Après plus de quatre mois de combats âpres et intenses (voire plus si l’on considère les manoeuvres d’encerclement les ayant précédés, voire les frappes aériennes menées depuis trois ans par la coalition anti-EI), les Forces démocratiques syriennes (FDS) sont venues à bout de la résistance des 2.500 à 5.000 (*) combattants de l’État islamique (EI ou Daesh) chargés de défendre Raqqa, la « capitale » de leur califat autoproclamé.

« Les opérations militaires à Raqqa ont pris fin. La ville est sous le contrôle total », des FDS, a en effet affirmé Talal Sello, un porte-parole de cette alliance de combattants kurdes et arabes. « Tout est fini à Raqa (…) Il y a actuellement des opérations de ratissage pour éliminer les cellules dormantes, si on en trouve, et pour déminer la ville », a-t-il ajouté.

Les dernières poches de résistance jihadistes ont été réduites, avec la prise d’un hôpital et d’un stade municipal, où s’étaient retranchés plusieurs dizaines de combattants étrangers de Daesh.

Comme à Mossoul, les jihadistes ont utilisé des boucliers humains et eu recours à des drones armés, des tireurs embusqués ainsi qu’à des véhicules piégés pour freiner la progression des FDS, qui, avec l’appui de la coalition, avaient engagé entre 10.000 et 15.000 combattants dans la bataille. Si l’issue de cette dernière ne faisant guère de doute, leur objectif aura été de « tenir » le plus longtemps possible tout en infligeant le plus de pertes possibles à l’alliance anti-EI.

Cela étant, la semaine passée, environ 275 jihadistes syriens furent évacués, avec leur famille, de Raqqa, conformément à un accord négocié par des responsables tribaux et passé avec les FDS. On ignore encore quel sort leur sera réservé.

En revanche, les combattants étrangers de Daesh n’étaient pas autorisés à quitter la ville. « La dernière chose que nous voulons, c’est qu’ils soient libérés et qu’ils puissent retourner dans leur pays d’origine et causer plus de terreur », avait expliqué, le 15 octobre, le colonel Ryan Dillon, le porte-parole de la coalition anti-jihadiste dirigée par les États-Unis.

Quoi qu’il en soit, la perte de Raqqa est un nouveau coup dur pour l’EI, qui voit le territoire sur lequel il avait proclamé son califat se réduire comme une peau de chagrin.

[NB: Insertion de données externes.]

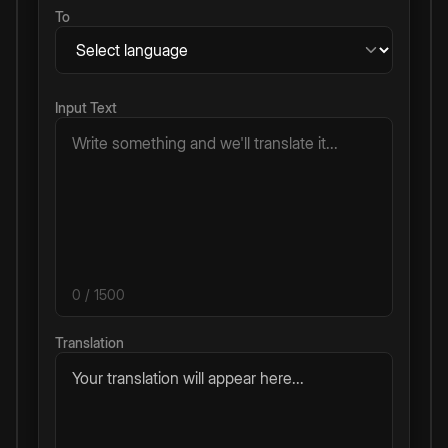
To
Input Text
0
/ 1500
Translation
Your translation will appear here...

Pour la France, chasser les jihadistes de cette ville était un objectif prioritaire dans la mesure où certains attentats (dont ceux de Paris) y furent planifiés.

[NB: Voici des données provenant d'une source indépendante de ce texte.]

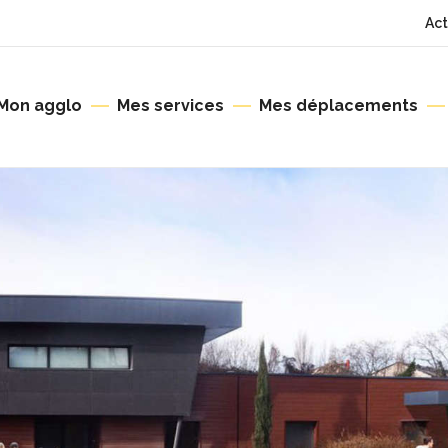
Act
Mon agglo
Mes services
Mes déplacements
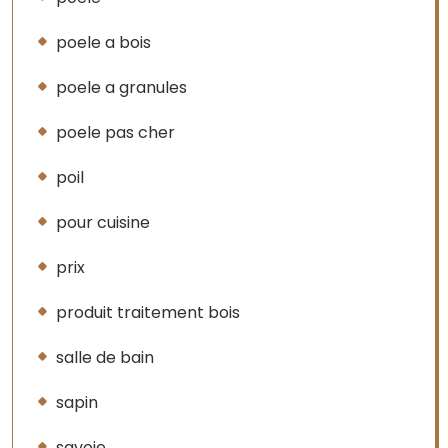
poele a bois
poele a granules
poele pas cher
poil
pour cuisine
prix
produit traitement bois
salle de bain
sapin
savoie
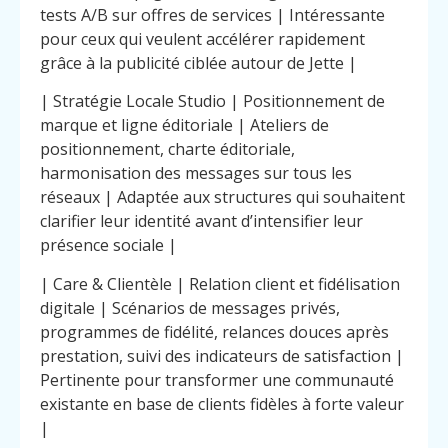
tests A/B sur offres de services | Intéressante
pour ceux qui veulent accélérer rapidement
grâce à la publicité ciblée autour de Jette |
| Stratégie Locale Studio | Positionnement de
marque et ligne éditoriale | Ateliers de
positionnement, charte éditoriale,
harmonisation des messages sur tous les
réseaux | Adaptée aux structures qui souhaitent
clarifier leur identité avant d’intensifier leur
présence sociale |
| Care & Clientèle | Relation client et fidélisation
digitale | Scénarios de messages privés,
programmes de fidélité, relances douces après
prestation, suivi des indicateurs de satisfaction |
Pertinente pour transformer une communauté
existante en base de clients fidèles à forte valeur
|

La chute de Raqqa pose cependant plusieurs questions. À commencer par le sort des jihadistes étrangers faits prisonniers. Lors de son passage au Grand rendez-vous Europe 1/Les Echos/CNews, Mme le ministre des Armées, Florence Parly, a estimé qu’il fallait « neutraliser » le maximum de combattants de Daesh.

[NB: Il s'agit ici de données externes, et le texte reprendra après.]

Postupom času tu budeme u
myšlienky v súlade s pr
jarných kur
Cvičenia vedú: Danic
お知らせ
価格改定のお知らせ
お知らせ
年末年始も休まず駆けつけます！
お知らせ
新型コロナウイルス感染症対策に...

« Nous sommes engagés au côté de nos alliés pour obtenir la destruction de Daesh et nous faisons tout pour cela. (…) S’il y a des jihadistes qui périssent dans ces combats, je dirais que c’est tant mieux, s’ils tombent aux mains des forces syriennes, ils dépendront de la juridiction des forces syriennes », a expliqué Mme Parly. Et d’ajouter : Ce combat est en train d’être gagné. Ce que nous pouvons faire, c’est poursuivre ce combat pour neutraliser le maximum de jihadistes, ce que nous faisons déjà depuis des mois. Il faut aller au bout. »

Seulement, cela ne réglera pas le problème des familles de ces jihadistes français, dont certaines ont trouvé refuge à une cinquantaine de kilomètres de Raqqa. Sur les ondes de France Inter, ce 17 octobre, Mme le ministre de la Justice, Nicole Belloubet, a indiqué que les jihadistes français « feront l’objet d’une judiciarisation » et que « tous les enfants seront pris en charge ». Sans plus de détail.

Enfin, une autre question à régler est la gouvernance de Raqqa, ville majoritairement arabe sunnite. Normalement, comme à Manbij, ville reprise par les FDS en août 2016, un « conseil civil » devrait entrer en fonction. Reste à voir quelle sera sa marge de manoeuvre, l’emprise qu’y exercera le PYD, le parti kurde syrien qui, via ses milices, a payé un lourd tribut à la prise de la ville, ainsi que le rôle qu’entendra tenir le régime syrien qui, de son côté, vient de reprendre la localité de Mayadin à l’EI. L’enjeu est de taille au regard des destructions et des besoins élémentaires de la population qu’il faudra satisfaire au plus vite.

(*) Selon les estimations données par la coalition anti-jihadiste et la Direction du renseignement militaire (DRM).